I’m going to try not to wander too far into spoiler territory in this review, but the movie is riveting from start to almost finish. Almost finish? What do I mean? Let me explain.
The only thing wrong with Take Shelter is that it’s about seven minutes longer than it should be. There’s a moment, a perfect moment, and it’s at this point the movie should have ended. Fade to black. Roll end credits. I would have left the cinema totally satisfied. It is within the closing, totally unnecessary, seven minutes that the movie tries to have it’s cake and eat it too. My take on the movie up until this point was that Shannon’s character was indeed beset by some kind of psychological episode and that all of the dreams and waking visions were merely the result of someone buckling under the dual pressures of financial hardship and the resultant triggering of some kind of flaw in the fabric of his mental equilibrium. Within the last seven minutes, and in particular during the closing moments, Jeff Nichols makes a big mistake and decides on behalf of the viewer what type of movie this is. It’s truly disappointing that he lacked the courage to go out on a less defined note. I typically enjoy movies that have a degree of ambivalence about them, movies that encourage the viewer to find his or her own answers as to what they were about. The ending of Take Shelter, in my opinion, lacks courage and the result is that the movie is not entirely successful in what it seems to be trying to accomplish. This is especially frustrating as it comes so close to achieving so much only for it to create for itself an unfortunate Achilles’ heel of an ending.
+ + + +
Write the next part of the Take Shelter review, picking up after its final sentence. The rows that follow are separate material, unrelated to the Take Shelter review.

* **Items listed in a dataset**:
+ + + +
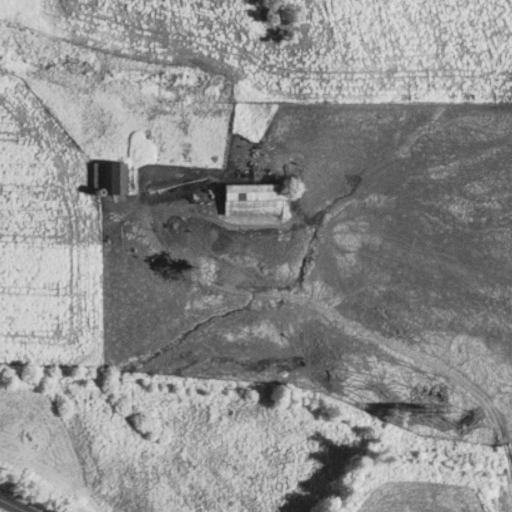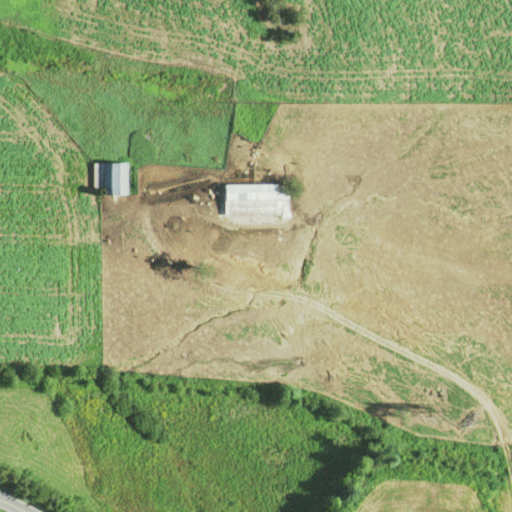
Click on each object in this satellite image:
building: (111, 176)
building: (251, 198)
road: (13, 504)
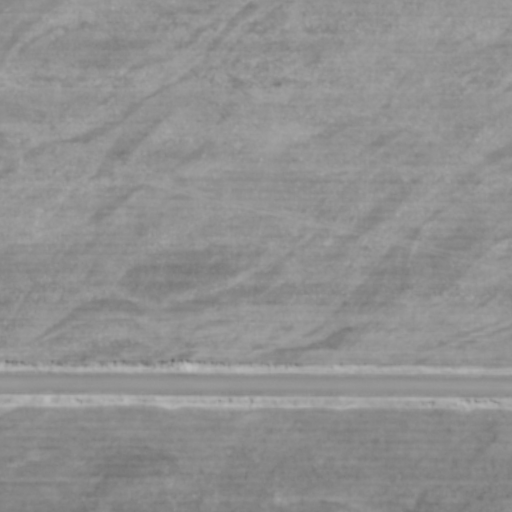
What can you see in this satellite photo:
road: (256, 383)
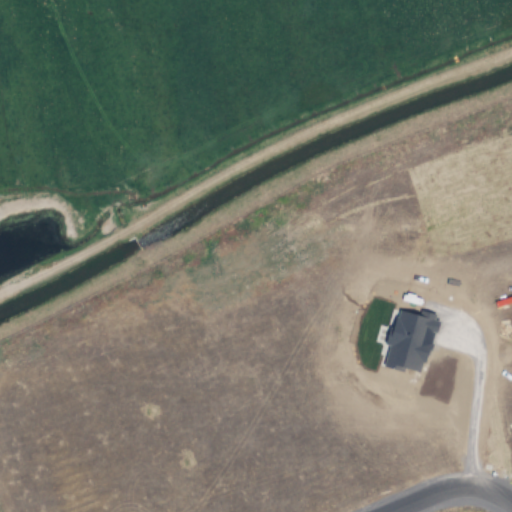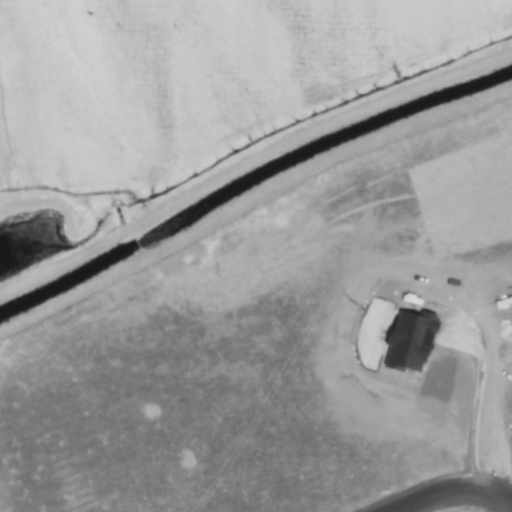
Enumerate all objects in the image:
+ + + +
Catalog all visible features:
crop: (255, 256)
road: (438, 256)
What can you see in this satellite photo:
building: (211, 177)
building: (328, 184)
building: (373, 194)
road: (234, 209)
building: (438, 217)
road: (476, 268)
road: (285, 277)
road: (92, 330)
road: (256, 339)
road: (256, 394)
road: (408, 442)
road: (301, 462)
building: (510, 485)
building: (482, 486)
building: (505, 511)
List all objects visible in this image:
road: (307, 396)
+ + + +
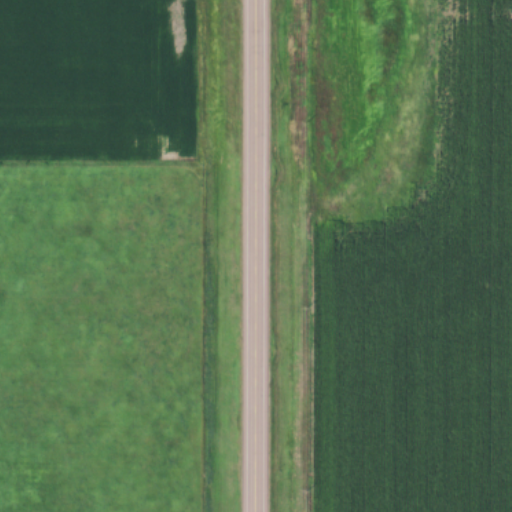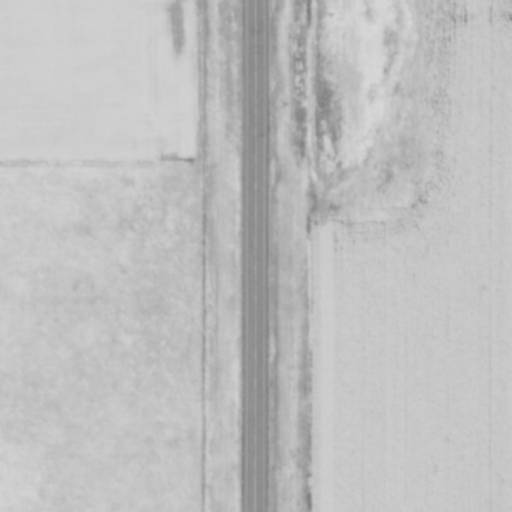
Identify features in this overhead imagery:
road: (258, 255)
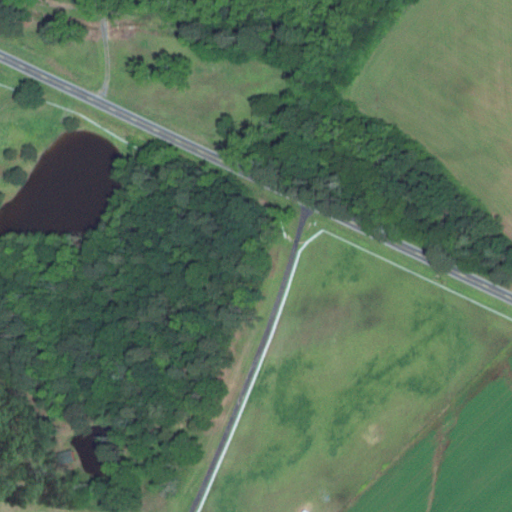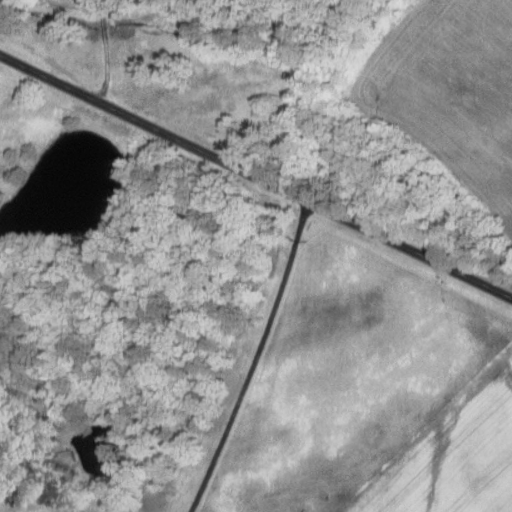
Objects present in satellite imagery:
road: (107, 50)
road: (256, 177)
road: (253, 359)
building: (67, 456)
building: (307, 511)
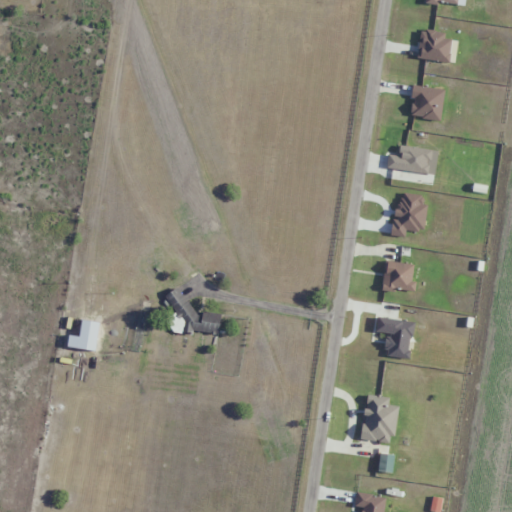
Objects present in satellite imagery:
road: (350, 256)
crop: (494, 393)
+ + + +
* **TASK RESPONSE**:
However, this is not to decry what it does achieve. Up until those closing minutes this movie had everything going for it. Stunning performances. Some terrifying and evocative visuals. A steady pace punctuated by moments of unease that gradually accumulate into a sense of all consuming dread. This is a movie that manages to grab hold of the zeitgeist and twist it into something powerfully bleak and disconcerting. The gnawing anxiety I felt while watching Take Shelter, a feeling that hasn’t really left me in the hours since, is testament to how effectively it holds a mirror up to the current fears that affect all but the most fortunate in society. For that it should be applauded.